YOUR ASSIGNMENT:
Without any change, set down every record below.

───

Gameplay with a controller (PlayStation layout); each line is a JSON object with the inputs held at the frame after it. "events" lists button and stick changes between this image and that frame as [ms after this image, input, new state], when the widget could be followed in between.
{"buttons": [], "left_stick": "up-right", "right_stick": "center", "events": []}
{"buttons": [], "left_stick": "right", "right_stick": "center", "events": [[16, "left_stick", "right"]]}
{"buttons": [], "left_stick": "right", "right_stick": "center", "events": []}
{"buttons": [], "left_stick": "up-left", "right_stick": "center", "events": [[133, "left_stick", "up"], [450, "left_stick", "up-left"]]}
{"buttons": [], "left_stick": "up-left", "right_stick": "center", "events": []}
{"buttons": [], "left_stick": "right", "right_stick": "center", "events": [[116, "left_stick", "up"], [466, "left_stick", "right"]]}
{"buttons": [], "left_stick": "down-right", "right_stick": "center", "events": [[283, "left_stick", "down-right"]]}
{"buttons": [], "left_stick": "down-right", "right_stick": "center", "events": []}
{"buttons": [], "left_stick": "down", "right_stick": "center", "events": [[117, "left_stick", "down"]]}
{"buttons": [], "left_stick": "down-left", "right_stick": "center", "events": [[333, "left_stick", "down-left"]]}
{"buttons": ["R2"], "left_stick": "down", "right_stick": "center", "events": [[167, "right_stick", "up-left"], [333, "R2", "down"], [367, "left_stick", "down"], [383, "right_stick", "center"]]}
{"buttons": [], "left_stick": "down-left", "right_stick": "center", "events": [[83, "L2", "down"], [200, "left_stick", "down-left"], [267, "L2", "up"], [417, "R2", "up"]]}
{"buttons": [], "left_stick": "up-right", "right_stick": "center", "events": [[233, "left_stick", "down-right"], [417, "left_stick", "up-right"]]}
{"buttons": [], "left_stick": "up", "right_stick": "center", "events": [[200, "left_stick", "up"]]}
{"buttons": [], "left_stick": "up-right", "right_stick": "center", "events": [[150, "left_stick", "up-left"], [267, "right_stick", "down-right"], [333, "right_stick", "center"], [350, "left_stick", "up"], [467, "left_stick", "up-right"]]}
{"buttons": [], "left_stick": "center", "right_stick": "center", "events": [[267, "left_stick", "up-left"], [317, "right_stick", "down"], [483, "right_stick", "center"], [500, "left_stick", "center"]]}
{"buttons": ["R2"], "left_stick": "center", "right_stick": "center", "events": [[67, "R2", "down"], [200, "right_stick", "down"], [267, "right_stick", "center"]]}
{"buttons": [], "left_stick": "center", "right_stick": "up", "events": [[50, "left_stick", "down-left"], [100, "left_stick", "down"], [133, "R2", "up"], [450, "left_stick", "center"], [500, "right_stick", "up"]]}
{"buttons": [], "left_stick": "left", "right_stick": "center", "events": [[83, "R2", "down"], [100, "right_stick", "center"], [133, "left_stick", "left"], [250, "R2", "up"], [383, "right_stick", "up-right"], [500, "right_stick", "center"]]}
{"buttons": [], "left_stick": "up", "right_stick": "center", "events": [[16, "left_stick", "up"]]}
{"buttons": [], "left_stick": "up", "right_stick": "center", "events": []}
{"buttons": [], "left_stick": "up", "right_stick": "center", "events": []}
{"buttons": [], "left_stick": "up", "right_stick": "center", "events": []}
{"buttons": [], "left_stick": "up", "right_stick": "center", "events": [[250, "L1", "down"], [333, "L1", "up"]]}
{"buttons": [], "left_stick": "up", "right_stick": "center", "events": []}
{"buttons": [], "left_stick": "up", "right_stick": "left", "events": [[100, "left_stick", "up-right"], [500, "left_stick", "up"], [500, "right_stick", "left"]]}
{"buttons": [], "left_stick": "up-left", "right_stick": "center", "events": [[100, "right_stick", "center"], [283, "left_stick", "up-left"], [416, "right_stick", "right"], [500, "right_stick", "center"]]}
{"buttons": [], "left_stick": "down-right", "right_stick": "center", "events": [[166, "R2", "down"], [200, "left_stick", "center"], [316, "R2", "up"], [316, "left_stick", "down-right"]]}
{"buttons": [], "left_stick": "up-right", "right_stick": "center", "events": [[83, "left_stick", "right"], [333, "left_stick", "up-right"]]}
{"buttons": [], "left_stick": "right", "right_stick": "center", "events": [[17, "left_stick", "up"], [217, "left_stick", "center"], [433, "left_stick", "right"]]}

───

ANSWER TO THE PROBLEM:
Gameplay with a controller (PlayStation layout); each line is a JSON object with the inputs held at the frame after it. "events" lists button and stick changes between this image and that frame as [ms after this image, input, new state], when the widget could be followed in between.
{"buttons": [], "left_stick": "up-right", "right_stick": "center", "events": []}
{"buttons": [], "left_stick": "right", "right_stick": "center", "events": [[16, "left_stick", "right"]]}
{"buttons": [], "left_stick": "right", "right_stick": "center", "events": []}
{"buttons": [], "left_stick": "up-left", "right_stick": "center", "events": [[133, "left_stick", "up"], [450, "left_stick", "up-left"]]}
{"buttons": [], "left_stick": "up-left", "right_stick": "center", "events": []}
{"buttons": [], "left_stick": "right", "right_stick": "center", "events": [[116, "left_stick", "up"], [466, "left_stick", "right"]]}
{"buttons": [], "left_stick": "down-right", "right_stick": "center", "events": [[283, "left_stick", "down-right"]]}
{"buttons": [], "left_stick": "down-right", "right_stick": "center", "events": []}
{"buttons": [], "left_stick": "down", "right_stick": "center", "events": [[117, "left_stick", "down"]]}
{"buttons": [], "left_stick": "down-left", "right_stick": "center", "events": [[333, "left_stick", "down-left"]]}
{"buttons": ["R2"], "left_stick": "down", "right_stick": "center", "events": [[167, "right_stick", "up-left"], [333, "R2", "down"], [367, "left_stick", "down"], [383, "right_stick", "center"]]}
{"buttons": [], "left_stick": "down-left", "right_stick": "center", "events": [[83, "L2", "down"], [200, "left_stick", "down-left"], [267, "L2", "up"], [417, "R2", "up"]]}
{"buttons": [], "left_stick": "up-right", "right_stick": "center", "events": [[233, "left_stick", "down-right"], [417, "left_stick", "up-right"]]}
{"buttons": [], "left_stick": "up", "right_stick": "center", "events": [[200, "left_stick", "up"]]}
{"buttons": [], "left_stick": "up-right", "right_stick": "center", "events": [[150, "left_stick", "up-left"], [267, "right_stick", "down-right"], [333, "right_stick", "center"], [350, "left_stick", "up"], [467, "left_stick", "up-right"]]}
{"buttons": [], "left_stick": "center", "right_stick": "center", "events": [[267, "left_stick", "up-left"], [317, "right_stick", "down"], [483, "right_stick", "center"], [500, "left_stick", "center"]]}
{"buttons": ["R2"], "left_stick": "center", "right_stick": "center", "events": [[67, "R2", "down"], [200, "right_stick", "down"], [267, "right_stick", "center"]]}
{"buttons": [], "left_stick": "center", "right_stick": "up", "events": [[50, "left_stick", "down-left"], [100, "left_stick", "down"], [133, "R2", "up"], [450, "left_stick", "center"], [500, "right_stick", "up"]]}
{"buttons": [], "left_stick": "left", "right_stick": "center", "events": [[83, "R2", "down"], [100, "right_stick", "center"], [133, "left_stick", "left"], [250, "R2", "up"], [383, "right_stick", "up-right"], [500, "right_stick", "center"]]}
{"buttons": [], "left_stick": "up", "right_stick": "center", "events": [[16, "left_stick", "up"]]}
{"buttons": [], "left_stick": "up", "right_stick": "center", "events": []}
{"buttons": [], "left_stick": "up", "right_stick": "center", "events": []}
{"buttons": [], "left_stick": "up", "right_stick": "center", "events": []}
{"buttons": [], "left_stick": "up", "right_stick": "center", "events": [[250, "L1", "down"], [333, "L1", "up"]]}
{"buttons": [], "left_stick": "up", "right_stick": "center", "events": []}
{"buttons": [], "left_stick": "up", "right_stick": "left", "events": [[100, "left_stick", "up-right"], [500, "left_stick", "up"], [500, "right_stick", "left"]]}
{"buttons": [], "left_stick": "up-left", "right_stick": "center", "events": [[100, "right_stick", "center"], [283, "left_stick", "up-left"], [416, "right_stick", "right"], [500, "right_stick", "center"]]}
{"buttons": [], "left_stick": "down-right", "right_stick": "center", "events": [[166, "R2", "down"], [200, "left_stick", "center"], [316, "R2", "up"], [316, "left_stick", "down-right"]]}
{"buttons": [], "left_stick": "up-right", "right_stick": "center", "events": [[83, "left_stick", "right"], [333, "left_stick", "up-right"]]}
{"buttons": [], "left_stick": "right", "right_stick": "center", "events": [[17, "left_stick", "up"], [217, "left_stick", "center"], [433, "left_stick", "right"]]}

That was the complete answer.